Le corridor économique sino-pakistanais a été inauguré en novembre, reliant la ville de Kashgar, au Xinjiang, jusqu’au port de Gwadar, il ouvre sur le golfe Persique et le détroit d’Ormuz, et permet à la Chine d’accéder à l’Océan indien, sans passer par des couloirs occidentaux.

Long de 2 000 kms, passant par l’une des branches de l’ancienne Route de la Soie, ce corridor permet fait gagner énormément de temps à la Chine, qui peut exporter ses marchandises vers le Moyen-Orient.

Avec un gain de près de 10 000 kms, Beijing est désormais moins dépendante des routes maritimes passant par le détroit de Malacca, pour ses importations de pétrole du Moyen-Orient.
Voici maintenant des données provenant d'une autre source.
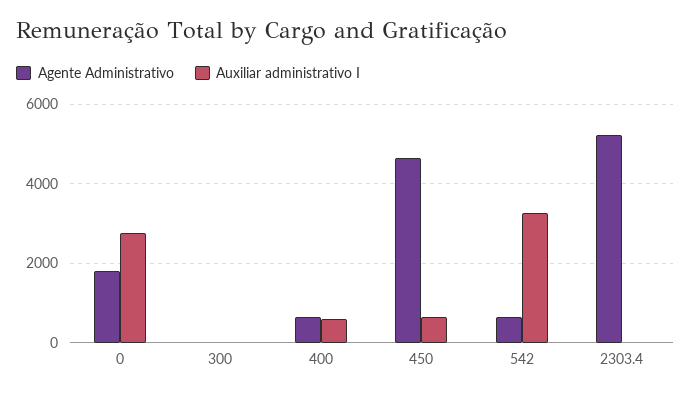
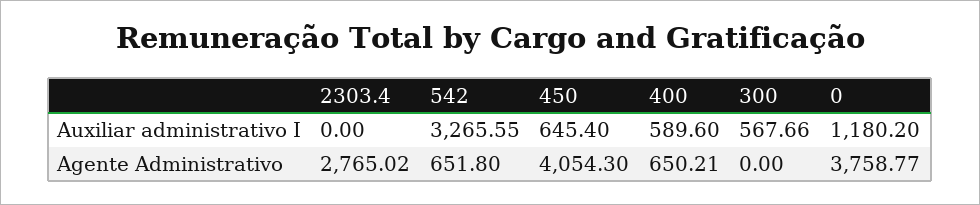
  {
    "Agente Administrativo": {
-     "0": 1800,
+     "0": 3758.77,
      "300": 0,
      "400": 650.21,
-     "450": 4600,
+     "450": 4054.3,
      "542": 651.8,
-     "2303.4": 5200
+     "2303.4": 2765.02
    },
    "Auxiliar administrativo I": {
-     "0": 2800,
+     "0": 1180.2,
-     "300": 0,
+     "300": 567.66,
      "400": 589.6,
      "450": 645.4,
      "542": 3265.55,
      "2303.4": 0
    }
  }

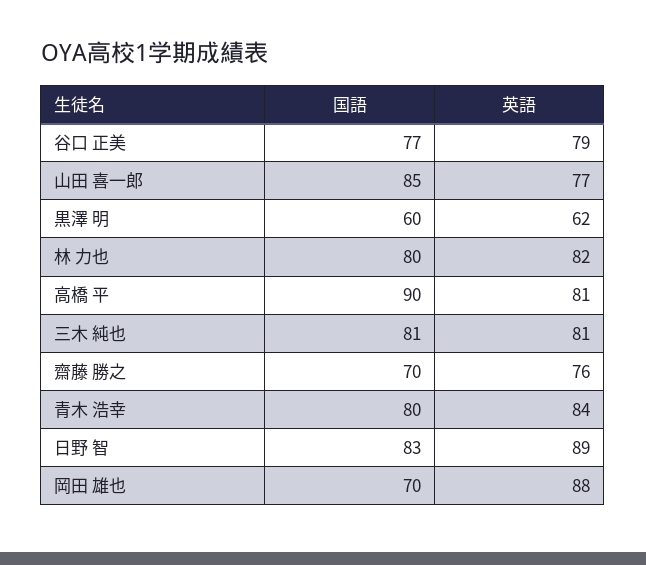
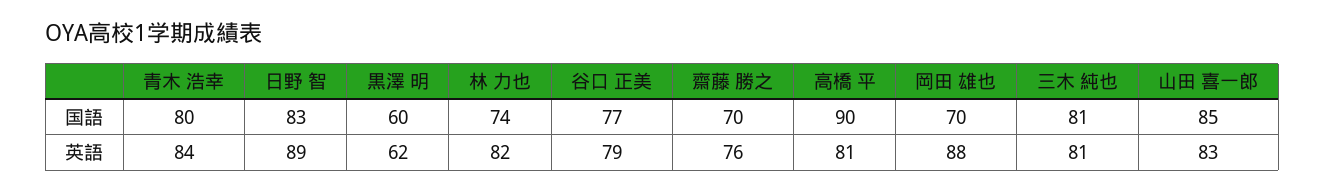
  {
    "国語": {
      "谷口 正美": 77,
      "山田 喜一郎": 85,
      "黒澤 明": 60,
-     "林 力也": 80,
+     "林 力也": 74,
      "高橋 平": 90,
      "三木 純也": 81,
      "齋藤 勝之": 70,
      "青木 浩幸": 80,
      "日野 智": 83,
      "岡田 雄也": 70
    },
    "英語": {
      "谷口 正美": 79,
-     "山田 喜一郎": 77,
+     "山田 喜一郎": 83,
      "黒澤 明": 62,
      "林 力也": 82,
      "高橋 平": 81,
      "三木 純也": 81,
      "齋藤 勝之": 76,
      "青木 浩幸": 84,
      "日野 智": 89,
      "岡田 雄也": 88
    }
  }

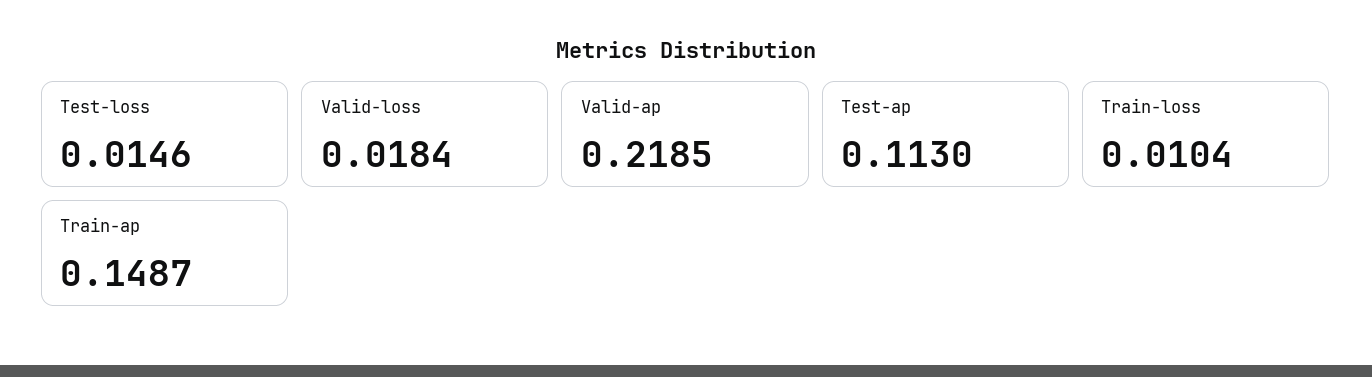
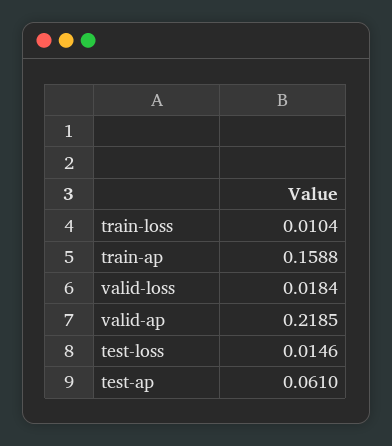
  {
    "Test-loss": 0.0146,
    "Valid-loss": 0.0184,
    "Valid-ap": 0.2185,
-   "Test-ap": 0.113,
+   "Test-ap": 0.061,
    "Train-loss": 0.0104,
-   "Train-ap": 0.1487
+   "Train-ap": 0.1588
  }

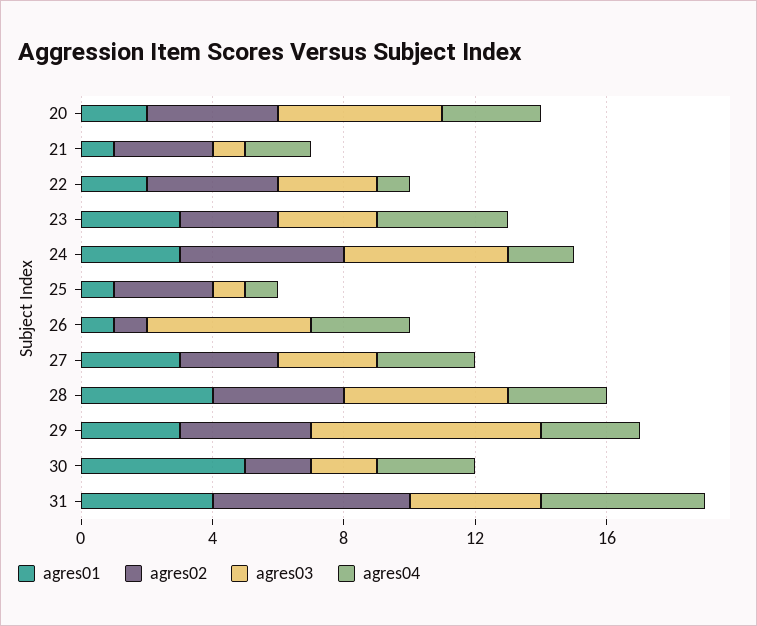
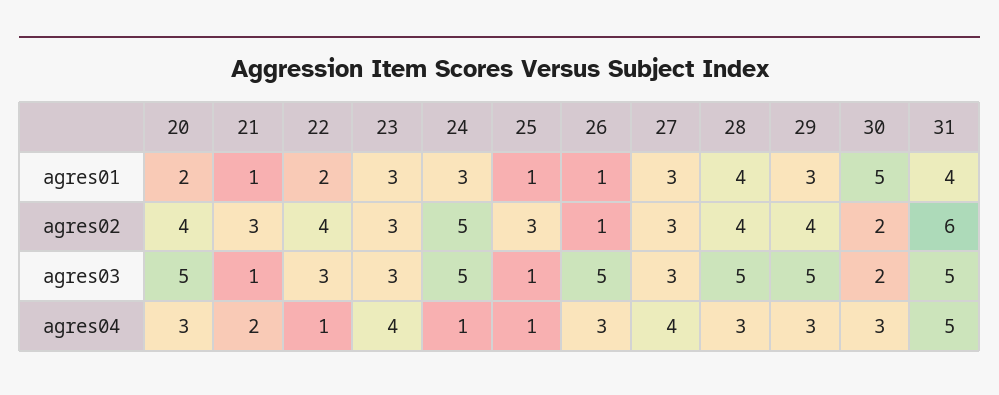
  {
    "agres01": {
      "20": 2,
      "21": 1,
      "22": 2,
      "23": 3,
      "24": 3,
      "25": 1,
      "26": 1,
      "27": 3,
      "28": 4,
      "29": 3,
      "30": 5,
      "31": 4
    },
    "agres02": {
      "20": 4,
      "21": 3,
      "22": 4,
      "23": 3,
      "24": 5,
      "25": 3,
      "26": 1,
      "27": 3,
      "28": 4,
      "29": 4,
      "30": 2,
      "31": 6
    },
    "agres03": {
      "20": 5,
      "21": 1,
      "22": 3,
      "23": 3,
      "24": 5,
      "25": 1,
      "26": 5,
      "27": 3,
      "28": 5,
-     "29": 7,
+     "29": 5,
      "30": 2,
-     "31": 4
+     "31": 5
    },
    "agres04": {
      "20": 3,
      "21": 2,
      "22": 1,
      "23": 4,
-     "24": 2,
+     "24": 1,
      "25": 1,
      "26": 3,
-     "27": 3,
+     "27": 4,
      "28": 3,
      "29": 3,
      "30": 3,
      "31": 5
    }
  }

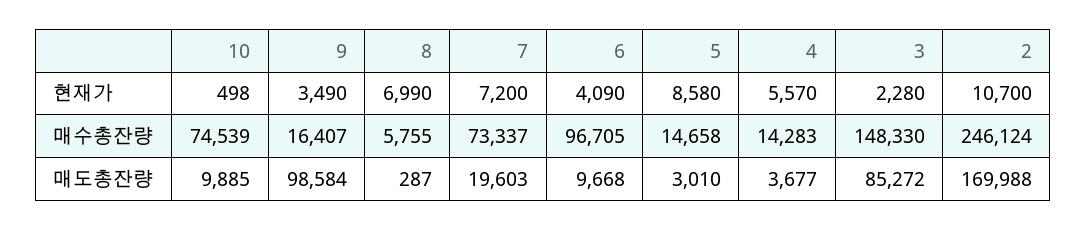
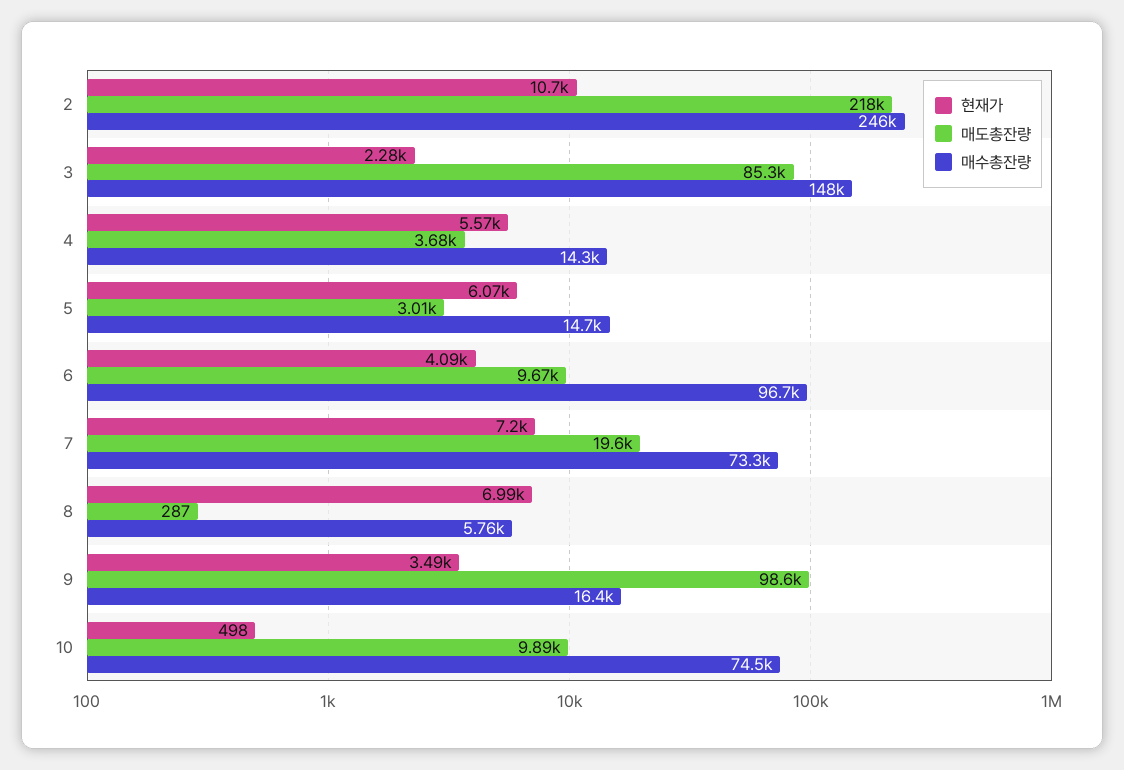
  {
    "현재가": {
      "10": 498,
      "9": 3490,
      "8": 6990,
      "7": 7200,
      "6": 4090,
-     "5": 8580,
+     "5": 6070,
      "4": 5570,
      "3": 2280,
      "2": 10700
    },
    "매수총잔량": {
      "10": 74539,
      "9": 16407,
      "8": 5755,
      "7": 73337,
      "6": 96705,
      "5": 14658,
      "4": 14283,
      "3": 148330,
      "2": 246124
    },
    "매도총잔량": {
      "10": 9885,
      "9": 98584,
      "8": 287,
      "7": 19603,
      "6": 9668,
      "5": 3010,
      "4": 3677,
      "3": 85272,
-     "2": 169988
+     "2": 218000
    }
  }

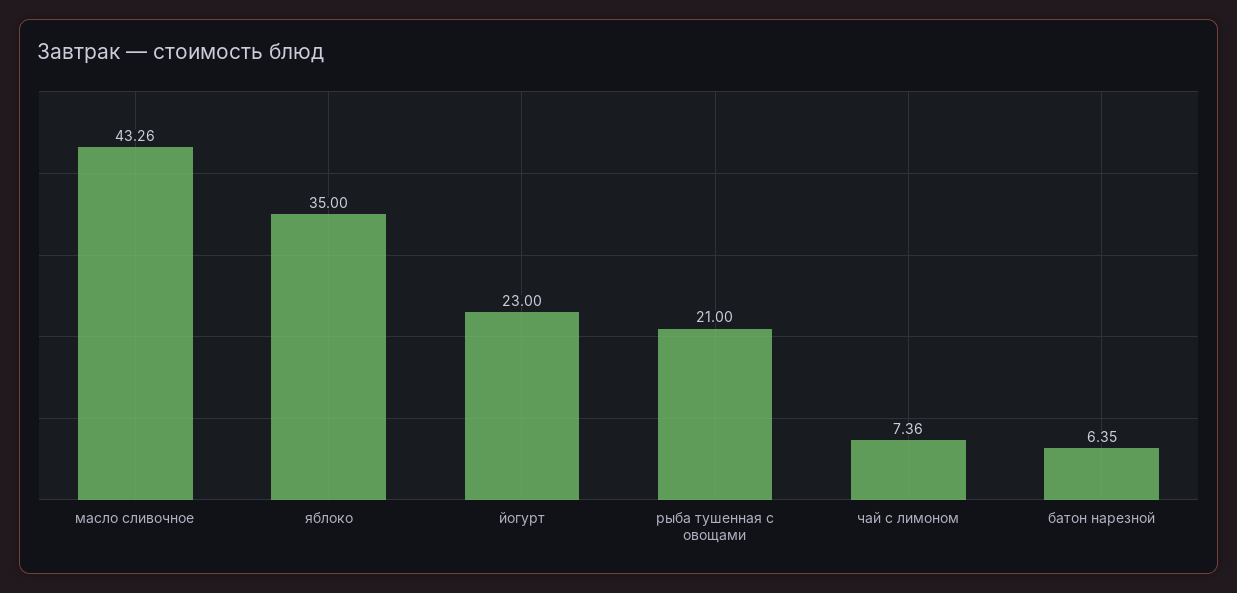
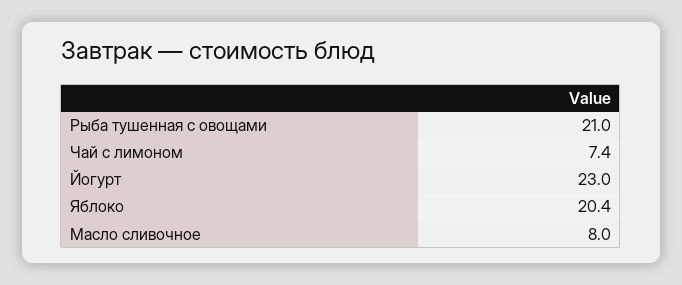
  {
-   "масло сливочное": 43.26,
+   "масло сливочное": 8,
-   "яблоко": 35,
+   "яблоко": 20.4,
    "йогурт": 23,
    "рыба тушенная с овощами": 21,
-   "чай с лимоном": 7.36,
+   "чай с лимоном": 7.36
-   "батон нарезной": 6.35
  }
Le bon côté, pour le Pakistan, est que le Corridor économique sino-pakistanais (CPEC), englobe d’autres projets d’envergure, comme la construction de liaisons routières, ferroviaires, des oléoducs et réseaux de communications.

L’ensemble de ces projets constitue un apport massif d’investissements chinois jusqu’en 2031. Financé par Beijing à plus de 50 milliards d’euros, cet accord économique permettra également à la Chine d’acheminer directement ses marchandises jusqu’à l’Océan Indien et de s’approvisionner en hydrocarbures.

Le CPEC  est assurément un accord historique signé entre Beijing et Islamabad en mai 2015. Celui-ci devrait permettre la création de 700 000 emplois d’ici 2030, dans une des régions les plus pauvres du Pakistan.

Il est également prévu l’installation de centaines d’entreprises dans 37 « zones économiques spéciales », la rénovation du réseau routier et ferroviaire, le raccordement à la fibre optique visant la fin des coupures d’électricité.

Mais contrairement à ce qu’il paraît, les investissements chinois pourraient ne pas profiter aux populations, car ils risquent d’être réinjecté dans les marchés financiers chinois.

D’autant que les réformes structurelles n’ont pas été annoncé, pour permettre au pakistanais de profiter des projets financés en partie ou en totalité par la Chine.